NCUA has signaled that it is tired of being in the waiver business when it comes to member business lending regulations, and will propose a new rule that would provide MBL regulatory relief to credit unions.
"Credit unions know their members' needs best, and our member business lending rule needs to reflect that," NCUA Chairman Debbie Matz told Credit Union Journal. "Credit union officials have told us the current waiver process for business lending sometimes prevents them from making timely and prudent loans. This month, NCUA plans to propose a rule that would provide regulatory relief and eliminate the need for such waivers."
That's good news to Larry Middleman, president and CEO of Credit Union Business Group in Portland, Ore. During a recent CUBG Webinar, Middleman noted that so many credit unions have requested waivers to various MBL rules, there now is a bottleneck at NCUA.
"Regulations have created an uncompetitive situation, which is why credit unions apply for waivers—so they can compete with banks," Middleman said. "It will be really interesting how NCUA makes it work. It could be huge for the industry if credit unions are allowed to manage business lending themselves and have parity with commercial banks."
Jeff Stone, CU Business Group's vice president and senior business services officer, told the webinar audience NCUA "clearly" wants to eliminate the need for waivers.
"It is not clear what the NCUA Board will do, other than probably pushing business lending decisions back to credit unions and holding credit union boards liable," Stone said. "We are sure looking forward to what comes out of this. If there is a proposed rule, credit unions will need to submit comments."
Disadvantaged in Construction Lending
According to Stone, one hot spot for waivers is construction lending. He said there are "many limitations" facing CUs wishing to make loans in this category, topped by a maximum loan-to-value ratio of 75% of total cost.
"Banks do not have a 75% limitation," he said, adding many "soft costs" of construction projects are not well defined under current regulations, leaving CUs unsure if they are acting correctly. "NCUA has recognized the need for better definitions. Hopefully, the new initiative will solve this problem.
"At 75%, we are at a disadvantage," Stone added.
Middleman said there are "many moving parts" to obtaining a waiver to MBL regulations, with the CU having to "prove" itself that it is "worthy." Stone added: "if the credit union has a state charter, there is an extra step to the waiver process."
Another potential regulatory change that would give credit unions parity with banks when it comes to insurance on Interest on Lawyer Trust Accounts, or IOLTA, is an "opportunity" for CUs, Middleman declared.
According to Stone, who used to work at North Island CU in San Diego, credit unions had been missing out on a chance to take business deposits from law firms due to rules related to field of membership.
"At North Island we had a branch across the street from the San Diego County Courthouse. We wanted to approach lawyers, but we couldn't," he recalled. "There is a proposed rule on IOLTA that is open for comments.
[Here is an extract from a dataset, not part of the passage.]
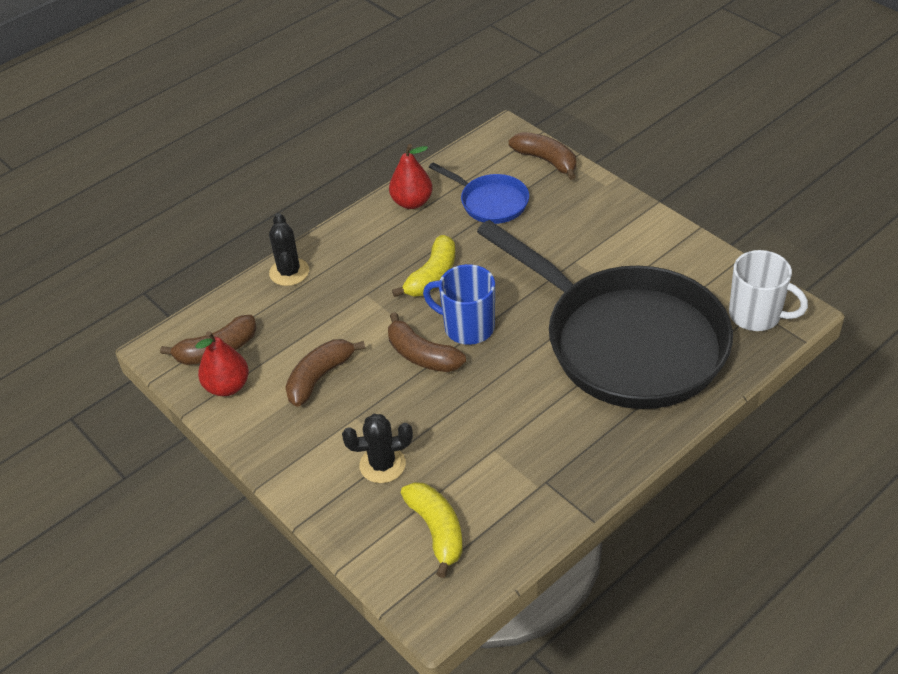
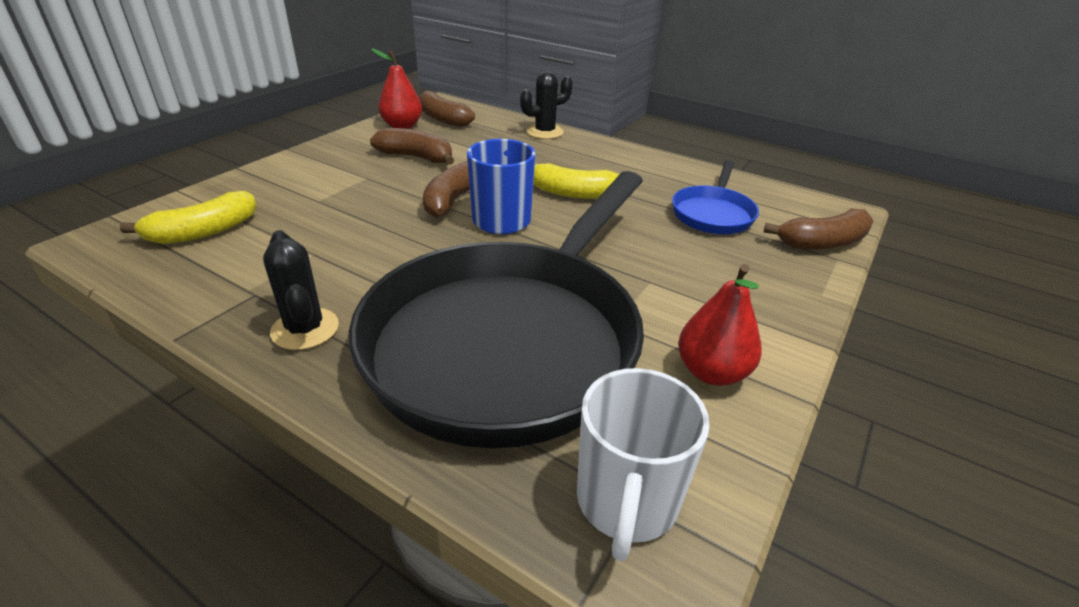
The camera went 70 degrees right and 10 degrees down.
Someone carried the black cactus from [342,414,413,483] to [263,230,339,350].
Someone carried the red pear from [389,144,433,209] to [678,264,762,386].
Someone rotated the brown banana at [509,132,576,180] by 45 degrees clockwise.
It will mean credit unions will be able to offer these accounts."
Middleman said all credit unions are asking for—in the case of IOLTA and other regs—is "parity" with the commercial banking industry. "Which we are in the process of getting."
Current Expected Credit Loss
The Financial Accounting Standards Board (FASB) soon is expected to produce a final rule regarding "Current Expected Credit Loss." Middleman said the change is because FASB decided a "backward-looking" model is not best for estimating the possibility of loan losses.
Stone predicted the new rule will change the way CUs calculate their loan loss reserves. He noted the proposed rule was published in December 2012, and said the final rule should be on its way.
"Keep an eye out," he counseled credit unions. "Expect the allowance reserve account will go up based on this new methodology. FASB wants to allow for losses over the life of the loan, which is very complex."
Taxi Medallion Lending
NCUA issued a guidance letter re: taxi medallion lending in 2014, then followed up with a recent FAQ document. Stone said the federal regulator released the FAQ to "reiterate" they guidance letter.
"NCUA wants credit unions to look at these loans in the same way as other business loans," Stone appraised. "Especially in cases where one owner holds multiple medallions—that is a complex entity."
With the influx of Uber and other ride-sharing services, Stone and Middleman warned the value of a taxi medallion could be usurped.
Said Stone: "NCUA is telling credit unions if they are in that business, they need to know the value of the loans. They need to calculate the income needed to pay the loan, or the speculative premium."
Added Middleman: "These loans are pretty specialized, so many credit unions do not do them. However, there are lots of participations in taxi medallion loans."